Время не было потрачено в пустую. Новобранцы учили язык хотя бы в пределах необходимого для боевых заданий. Хельмут и Шарль просвещали Тропинина на счет местной торговли, культуры и политической обстановки. Он только теперь осознал, как мало знал об Индии в целом и о колониальной торговле в частности.
– Вы хотите взять Индию с наскока? – вопрошал Шарль. – Напрасно. Вы сильно ошибаетесь, если полагаете будто можно просто купить товар, предложив в обмен свой. Здесь так не торгуют Алексис. Вернее тот, кто так торгует, имеет мизерную прибыль, а то и вовсе разоряется. В Индии принято давать аванс местным поставщикам, чтобы они заплатили вперед фабрикантам, сборщикам, крестьянам. И тогда вы загрузите полные трюмы по низкой цене и товаром лучшего качества. А тот, кто покупает по наличию, довольствуется жалкими остатками низкого качества притом по завышенной цене. И в Китае, кстати говоря, дела обстоят похожим образом.
Поэтому англичане и обошли всех остальных, что могут позволить себе платить вперед. Их аванс защищён войсками. У всех прочих европейцев есть лишь небольшие гарнизоны для охраны, но не для влияния. А теперь Гастингс пошёл дальше и подчинил себе страну полностью. Несколько лет назад он приказал повесить махараджу и все, наконец, осознали, чья здесь власть.
Тропинин нахмурился. Индия всё больше переставала ему нравиться. Заметив перемену настроения, Шарль усмехнулся.
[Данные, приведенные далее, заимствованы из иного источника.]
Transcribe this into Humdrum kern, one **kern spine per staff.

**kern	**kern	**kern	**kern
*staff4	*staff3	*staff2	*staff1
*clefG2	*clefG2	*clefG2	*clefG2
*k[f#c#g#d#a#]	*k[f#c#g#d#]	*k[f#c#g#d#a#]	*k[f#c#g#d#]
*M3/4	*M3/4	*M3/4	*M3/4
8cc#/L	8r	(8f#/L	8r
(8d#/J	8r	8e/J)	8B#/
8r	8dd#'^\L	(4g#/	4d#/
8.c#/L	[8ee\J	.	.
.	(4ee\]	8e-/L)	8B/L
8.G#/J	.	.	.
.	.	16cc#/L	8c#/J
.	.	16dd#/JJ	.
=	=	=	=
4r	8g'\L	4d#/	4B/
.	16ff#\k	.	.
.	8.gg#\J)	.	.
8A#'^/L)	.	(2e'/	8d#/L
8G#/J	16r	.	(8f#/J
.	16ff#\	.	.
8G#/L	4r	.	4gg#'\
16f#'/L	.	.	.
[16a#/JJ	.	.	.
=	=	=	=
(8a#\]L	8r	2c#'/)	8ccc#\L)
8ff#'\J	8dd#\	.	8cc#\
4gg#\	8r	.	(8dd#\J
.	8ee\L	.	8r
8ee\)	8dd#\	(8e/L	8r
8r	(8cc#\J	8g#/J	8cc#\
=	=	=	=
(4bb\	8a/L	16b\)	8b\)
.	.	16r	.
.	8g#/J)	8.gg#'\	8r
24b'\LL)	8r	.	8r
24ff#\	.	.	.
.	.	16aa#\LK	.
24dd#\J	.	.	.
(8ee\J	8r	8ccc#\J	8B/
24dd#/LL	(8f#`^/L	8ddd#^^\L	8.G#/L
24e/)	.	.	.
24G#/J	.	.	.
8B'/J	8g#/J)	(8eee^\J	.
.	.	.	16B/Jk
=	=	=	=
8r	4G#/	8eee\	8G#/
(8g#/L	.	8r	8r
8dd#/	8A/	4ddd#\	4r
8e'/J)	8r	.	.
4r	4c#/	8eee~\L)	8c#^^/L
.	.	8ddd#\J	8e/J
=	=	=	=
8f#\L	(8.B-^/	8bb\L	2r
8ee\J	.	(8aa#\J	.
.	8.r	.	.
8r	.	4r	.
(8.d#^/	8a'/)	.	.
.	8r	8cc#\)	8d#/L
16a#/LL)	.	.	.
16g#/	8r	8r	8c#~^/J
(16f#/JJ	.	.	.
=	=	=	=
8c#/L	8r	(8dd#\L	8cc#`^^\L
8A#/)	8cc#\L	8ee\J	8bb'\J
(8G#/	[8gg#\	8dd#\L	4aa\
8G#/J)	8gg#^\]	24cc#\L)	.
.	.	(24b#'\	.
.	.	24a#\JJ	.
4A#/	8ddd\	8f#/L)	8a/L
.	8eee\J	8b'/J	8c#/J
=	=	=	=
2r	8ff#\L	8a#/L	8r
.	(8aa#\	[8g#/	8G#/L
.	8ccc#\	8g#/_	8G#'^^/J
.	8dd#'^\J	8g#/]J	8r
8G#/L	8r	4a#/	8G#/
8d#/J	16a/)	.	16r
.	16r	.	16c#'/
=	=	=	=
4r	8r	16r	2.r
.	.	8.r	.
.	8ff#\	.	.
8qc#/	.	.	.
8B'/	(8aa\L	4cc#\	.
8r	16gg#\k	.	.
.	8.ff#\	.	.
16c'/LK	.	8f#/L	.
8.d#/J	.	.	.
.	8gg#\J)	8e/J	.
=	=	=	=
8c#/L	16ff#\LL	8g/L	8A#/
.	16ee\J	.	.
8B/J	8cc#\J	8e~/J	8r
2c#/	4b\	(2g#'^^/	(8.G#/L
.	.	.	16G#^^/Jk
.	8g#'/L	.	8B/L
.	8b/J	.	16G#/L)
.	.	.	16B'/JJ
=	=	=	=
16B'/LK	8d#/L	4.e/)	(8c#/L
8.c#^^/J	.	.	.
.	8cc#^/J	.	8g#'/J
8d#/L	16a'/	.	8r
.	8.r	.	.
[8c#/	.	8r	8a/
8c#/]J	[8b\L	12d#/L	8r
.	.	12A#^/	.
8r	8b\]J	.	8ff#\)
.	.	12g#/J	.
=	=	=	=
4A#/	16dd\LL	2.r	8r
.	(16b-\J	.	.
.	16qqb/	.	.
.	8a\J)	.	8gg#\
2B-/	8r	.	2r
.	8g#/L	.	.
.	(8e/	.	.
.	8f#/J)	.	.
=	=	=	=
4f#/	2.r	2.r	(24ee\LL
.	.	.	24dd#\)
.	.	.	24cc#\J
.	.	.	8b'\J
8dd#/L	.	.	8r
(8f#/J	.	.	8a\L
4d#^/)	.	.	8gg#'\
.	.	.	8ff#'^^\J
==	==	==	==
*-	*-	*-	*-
– Но вам повезло, Алексис, – сказал он. – Сейчас самый удачный момент, чтобы ухватить свой кусок пирога. Система, выстроенная Гастингсом, подмыта со многих углов. Восстания на юге, европейская война, местные интриги, не говоря уж об интригах в самой Достопочтенной Компании. Тут и не скажешь, что для него страшнее – маратхи или «товарищи» заседающие в совете. Вроде Френсиса.
– Что за Френсис?
– Он интригует с самого приезда. Изначально в совете их было трое и они держали против Гастингса большинство, но двое недавно умерли, что по сути, спасло его положение. А сейчас всё зависит от решения правления Компании в Лондоне. Френсис претендует на место губернатора, у него может получиться.
– А маратхи?
– Что ж, британская администрация разделена на три части, между которыми нет сухопутного сообщения. Но Гастингс отвечает за все три. Он сам настоял на этом. И теперь не может быстро помочь тем или другим. Он не знает, чем закончится кампания армии Эджертона в Бомбее. Победой? Тогда можно бросить войска на другое направление. Поражением? Тогда нужно срочно собирать новую силу.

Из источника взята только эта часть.